═══ Text segment ═══
It might be very difficult to get you interested in this one because 1. it's about sport 2. it's about a sport which not many are interested in.
The issue though transcends any particular country and game and if it had been gridiron or gaelic football, it wouldn't matter. Actually, it's about the Australian game and the second last round of the home and away season. Basically, a player gave an almighty hip and shoulder bump to another and produced an injury. I'm not sure. Maybe he didn't produce an injury but could have.
Either way, he was reported and had to front the tribunal, where he was suspended, which meant, as a star, in missing the crucial last game of the season, the side would go in undermanned. Guess what? They lost. Hence the angst and ire over the rule.
What it comes down to is that the Australian game, traditionally, was always a very physical game, with no padding and so there were injuries. In the nanny state and matriarchal upbringing of kids these days, the authorities determined that the players required protection and so to bump another player high, even if a total accident, is illegal and carries a penalty.
═══
Tasks to complete:
#1 In the post about the Australian football bump rule, what penalty did the tribunal give the player who was reported?
#2 Continue the post about the Australian football bump rule from its last sentence.
═══ Source material ═══
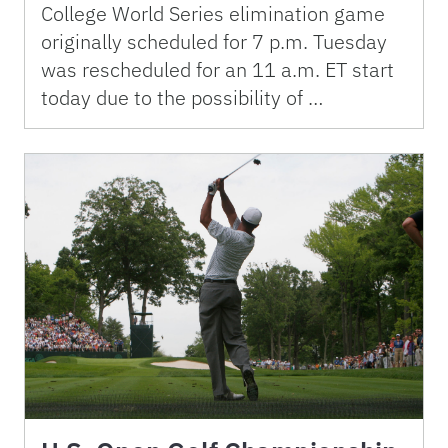
College World Series elimination game
originally scheduled for 7 p.m. Tuesday
was rescheduled for an 11 a.m. ET start
today due to the possibility of …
═══
Replies:
#1 He was suspended, so he missed the last game of the season.

#2
In the outcry over the making of the game into a girly or sissy sport, something, by the way, that if enough people were angry about, would affect gate takings and the AFL would have to look at it - in this, the AFL supremo, Andrew Demetriou, said:
''The fact of the matter is that the rule was considered two years ago and it was on the basis of medical experts and we've made absolutely no apologies for protecting the head because we don't want head injuries,'' Demetriou told Fairfax radio. ''People can bang on about the game's lost the bump … it's complete nonsense. We've had, in two years on our medical survey, the lowest neck and head injuries we've ever had and if that's the by-product of this, so be it.''
I like Andrew Demetriou and a political tract he wrote some years back was good, solid common sense. I don't know how he's been in his job downunder. Also, that team which has now been knocked out of the playoffs [finals] was the one which took the flag from my team last year and yet the principle must transcend this.
Like the gladiatorial contests of old, people want biffo, they want head-to-head contests up and down the ground, champion on champion, they want grunt and solid clashes. Sure they want skill as well but a bit of biffo never hurt anyone [much]. This is the rugby player in me speaking.
On the other hand - head injuries are another thing, as you know. I hope the debate doesn't split down gender lines, with mothers on one side and the lads on the other. Personally, I'm nearly in the middle on this, though more to the male side.